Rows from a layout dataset
========================
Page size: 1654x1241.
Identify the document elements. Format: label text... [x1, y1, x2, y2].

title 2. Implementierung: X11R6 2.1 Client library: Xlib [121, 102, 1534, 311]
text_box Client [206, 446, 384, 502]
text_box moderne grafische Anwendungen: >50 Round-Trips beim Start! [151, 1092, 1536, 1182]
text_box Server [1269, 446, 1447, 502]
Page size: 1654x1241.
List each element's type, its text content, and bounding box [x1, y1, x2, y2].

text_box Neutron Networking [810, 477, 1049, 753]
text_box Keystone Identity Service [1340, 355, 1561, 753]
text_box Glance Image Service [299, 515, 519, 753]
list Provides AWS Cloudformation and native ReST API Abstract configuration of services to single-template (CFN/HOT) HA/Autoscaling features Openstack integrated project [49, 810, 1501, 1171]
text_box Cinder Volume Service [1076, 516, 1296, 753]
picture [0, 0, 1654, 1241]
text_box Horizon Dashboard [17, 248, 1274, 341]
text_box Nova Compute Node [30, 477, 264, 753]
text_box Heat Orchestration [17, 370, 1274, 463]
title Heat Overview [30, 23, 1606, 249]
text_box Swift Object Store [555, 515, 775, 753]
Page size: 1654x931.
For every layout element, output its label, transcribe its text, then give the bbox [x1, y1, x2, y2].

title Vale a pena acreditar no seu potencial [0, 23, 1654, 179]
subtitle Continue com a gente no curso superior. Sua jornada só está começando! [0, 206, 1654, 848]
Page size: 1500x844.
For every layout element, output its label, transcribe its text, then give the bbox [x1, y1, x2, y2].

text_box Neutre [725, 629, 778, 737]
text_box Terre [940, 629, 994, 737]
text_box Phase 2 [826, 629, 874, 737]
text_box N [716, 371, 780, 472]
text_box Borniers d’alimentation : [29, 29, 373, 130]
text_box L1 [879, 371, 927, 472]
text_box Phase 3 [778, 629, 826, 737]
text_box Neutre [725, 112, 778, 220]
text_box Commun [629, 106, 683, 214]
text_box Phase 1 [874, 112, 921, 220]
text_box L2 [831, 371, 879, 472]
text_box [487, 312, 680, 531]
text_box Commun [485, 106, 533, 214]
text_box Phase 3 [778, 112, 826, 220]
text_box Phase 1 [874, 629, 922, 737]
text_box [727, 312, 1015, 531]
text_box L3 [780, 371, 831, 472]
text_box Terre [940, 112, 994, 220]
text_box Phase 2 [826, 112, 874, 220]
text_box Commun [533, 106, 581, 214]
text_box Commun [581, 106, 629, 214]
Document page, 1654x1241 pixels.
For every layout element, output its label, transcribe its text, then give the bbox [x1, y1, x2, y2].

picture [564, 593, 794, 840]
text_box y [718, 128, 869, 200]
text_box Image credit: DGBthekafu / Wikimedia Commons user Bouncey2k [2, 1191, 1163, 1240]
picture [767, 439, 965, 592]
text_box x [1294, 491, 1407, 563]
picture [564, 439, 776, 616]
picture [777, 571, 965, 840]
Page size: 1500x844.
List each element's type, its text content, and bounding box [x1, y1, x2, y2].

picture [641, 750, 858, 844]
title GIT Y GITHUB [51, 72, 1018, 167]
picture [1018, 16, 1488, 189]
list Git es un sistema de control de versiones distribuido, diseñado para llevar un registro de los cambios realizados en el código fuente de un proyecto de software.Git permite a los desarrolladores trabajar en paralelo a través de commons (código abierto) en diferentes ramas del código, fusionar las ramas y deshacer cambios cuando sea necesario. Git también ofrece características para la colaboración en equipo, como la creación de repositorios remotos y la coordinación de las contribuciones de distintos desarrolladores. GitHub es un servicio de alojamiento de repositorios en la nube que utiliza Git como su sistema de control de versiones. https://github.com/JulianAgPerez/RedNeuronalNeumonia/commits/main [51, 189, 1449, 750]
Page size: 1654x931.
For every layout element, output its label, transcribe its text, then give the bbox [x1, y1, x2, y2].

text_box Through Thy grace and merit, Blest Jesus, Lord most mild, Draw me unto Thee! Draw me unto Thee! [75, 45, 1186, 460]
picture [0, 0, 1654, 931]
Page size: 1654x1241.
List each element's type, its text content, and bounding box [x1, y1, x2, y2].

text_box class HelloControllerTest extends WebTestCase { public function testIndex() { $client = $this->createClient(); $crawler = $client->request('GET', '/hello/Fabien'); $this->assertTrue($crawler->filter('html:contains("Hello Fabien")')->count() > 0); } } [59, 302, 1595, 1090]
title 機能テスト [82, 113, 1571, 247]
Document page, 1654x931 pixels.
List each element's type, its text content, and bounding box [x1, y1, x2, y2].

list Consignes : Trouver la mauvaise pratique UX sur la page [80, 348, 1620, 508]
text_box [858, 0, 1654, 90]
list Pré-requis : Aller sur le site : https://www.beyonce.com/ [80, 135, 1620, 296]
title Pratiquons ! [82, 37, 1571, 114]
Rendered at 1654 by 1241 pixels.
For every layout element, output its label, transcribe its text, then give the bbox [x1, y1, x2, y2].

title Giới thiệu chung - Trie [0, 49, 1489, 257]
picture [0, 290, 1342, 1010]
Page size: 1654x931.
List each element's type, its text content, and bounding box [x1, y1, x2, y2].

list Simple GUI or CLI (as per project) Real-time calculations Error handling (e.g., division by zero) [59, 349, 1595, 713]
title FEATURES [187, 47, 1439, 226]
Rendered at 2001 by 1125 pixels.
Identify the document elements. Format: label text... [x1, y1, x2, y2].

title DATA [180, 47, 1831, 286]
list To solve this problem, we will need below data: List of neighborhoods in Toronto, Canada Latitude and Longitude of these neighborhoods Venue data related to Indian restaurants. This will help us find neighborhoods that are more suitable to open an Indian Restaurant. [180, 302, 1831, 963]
========================
*Task instructions:* Rewrite every row above, changing each "transcribe" to "copy out" and leaving everything else untouched.

*Solution to this problem:*
Page size: 1654x1241.
Identify the document elements. Format: label text... [x1, y1, x2, y2].

title 2. Implementierung: X11R6 2.1 Client library: Xlib [121, 102, 1534, 311]
text_box Client [206, 446, 384, 502]
text_box moderne grafische Anwendungen: >50 Round-Trips beim Start! [151, 1092, 1536, 1182]
text_box Server [1269, 446, 1447, 502]
Page size: 1654x1241.
List each element's type, its text content, and bounding box [x1, y1, x2, y2].

text_box Neutron Networking [810, 477, 1049, 753]
text_box Keystone Identity Service [1340, 355, 1561, 753]
text_box Glance Image Service [299, 515, 519, 753]
list Provides AWS Cloudformation and native ReST API Abstract configuration of services to single-template (CFN/HOT) HA/Autoscaling features Openstack integrated project [49, 810, 1501, 1171]
text_box Cinder Volume Service [1076, 516, 1296, 753]
picture [0, 0, 1654, 1241]
text_box Horizon Dashboard [17, 248, 1274, 341]
text_box Nova Compute Node [30, 477, 264, 753]
text_box Heat Orchestration [17, 370, 1274, 463]
title Heat Overview [30, 23, 1606, 249]
text_box Swift Object Store [555, 515, 775, 753]
Page size: 1654x931.
For every layout element, output its label, copy out its text, then give the bbox [x1, y1, x2, y2].

title Vale a pena acreditar no seu potencial [0, 23, 1654, 179]
subtitle Continue com a gente no curso superior. Sua jornada só está começando! [0, 206, 1654, 848]
Page size: 1500x844.
For every layout element, output its label, copy out its text, then give the bbox [x1, y1, x2, y2].

text_box Neutre [725, 629, 778, 737]
text_box Terre [940, 629, 994, 737]
text_box Phase 2 [826, 629, 874, 737]
text_box N [716, 371, 780, 472]
text_box Borniers d’alimentation : [29, 29, 373, 130]
text_box L1 [879, 371, 927, 472]
text_box Phase 3 [778, 629, 826, 737]
text_box Neutre [725, 112, 778, 220]
text_box Commun [629, 106, 683, 214]
text_box Phase 1 [874, 112, 921, 220]
text_box L2 [831, 371, 879, 472]
text_box [487, 312, 680, 531]
text_box Commun [485, 106, 533, 214]
text_box Phase 3 [778, 112, 826, 220]
text_box Phase 1 [874, 629, 922, 737]
text_box [727, 312, 1015, 531]
text_box L3 [780, 371, 831, 472]
text_box Terre [940, 112, 994, 220]
text_box Phase 2 [826, 112, 874, 220]
text_box Commun [533, 106, 581, 214]
text_box Commun [581, 106, 629, 214]
Document page, 1654x1241 pixels.
For every layout element, output its label, copy out its text, then give the bbox [x1, y1, x2, y2].

picture [564, 593, 794, 840]
text_box y [718, 128, 869, 200]
text_box Image credit: DGBthekafu / Wikimedia Commons user Bouncey2k [2, 1191, 1163, 1240]
picture [767, 439, 965, 592]
text_box x [1294, 491, 1407, 563]
picture [564, 439, 776, 616]
picture [777, 571, 965, 840]
Page size: 1500x844.
List each element's type, its text content, and bounding box [x1, y1, x2, y2].

picture [641, 750, 858, 844]
title GIT Y GITHUB [51, 72, 1018, 167]
picture [1018, 16, 1488, 189]
list Git es un sistema de control de versiones distribuido, diseñado para llevar un registro de los cambios realizados en el código fuente de un proyecto de software.Git permite a los desarrolladores trabajar en paralelo a través de commons (código abierto) en diferentes ramas del código, fusionar las ramas y deshacer cambios cuando sea necesario. Git también ofrece características para la colaboración en equipo, como la creación de repositorios remotos y la coordinación de las contribuciones de distintos desarrolladores. GitHub es un servicio de alojamiento de repositorios en la nube que utiliza Git como su sistema de control de versiones. https://github.com/JulianAgPerez/RedNeuronalNeumonia/commits/main [51, 189, 1449, 750]
Page size: 1654x931.
For every layout element, output its label, copy out its text, then give the bbox [x1, y1, x2, y2].

text_box Through Thy grace and merit, Blest Jesus, Lord most mild, Draw me unto Thee! Draw me unto Thee! [75, 45, 1186, 460]
picture [0, 0, 1654, 931]
Page size: 1654x1241.
List each element's type, its text content, and bounding box [x1, y1, x2, y2].

text_box class HelloControllerTest extends WebTestCase { public function testIndex() { $client = $this->createClient(); $crawler = $client->request('GET', '/hello/Fabien'); $this->assertTrue($crawler->filter('html:contains("Hello Fabien")')->count() > 0); } } [59, 302, 1595, 1090]
title 機能テスト [82, 113, 1571, 247]
Document page, 1654x931 pixels.
List each element's type, its text content, and bounding box [x1, y1, x2, y2].

list Consignes : Trouver la mauvaise pratique UX sur la page [80, 348, 1620, 508]
text_box [858, 0, 1654, 90]
list Pré-requis : Aller sur le site : https://www.beyonce.com/ [80, 135, 1620, 296]
title Pratiquons ! [82, 37, 1571, 114]
Rendered at 1654 by 1241 pixels.
For every layout element, output its label, copy out its text, then give the bbox [x1, y1, x2, y2].

title Giới thiệu chung - Trie [0, 49, 1489, 257]
picture [0, 290, 1342, 1010]
Page size: 1654x931.
List each element's type, its text content, and bounding box [x1, y1, x2, y2].

list Simple GUI or CLI (as per project) Real-time calculations Error handling (e.g., division by zero) [59, 349, 1595, 713]
title FEATURES [187, 47, 1439, 226]
Rendered at 2001 by 1125 pixels.
Identify the document elements. Format: label text... [x1, y1, x2, y2].

title DATA [180, 47, 1831, 286]
list To solve this problem, we will need below data: List of neighborhoods in Toronto, Canada Latitude and Longitude of these neighborhoods Venue data related to Indian restaurants. This will help us find neighborhoods that are more suitable to open an Indian Restaurant. [180, 302, 1831, 963]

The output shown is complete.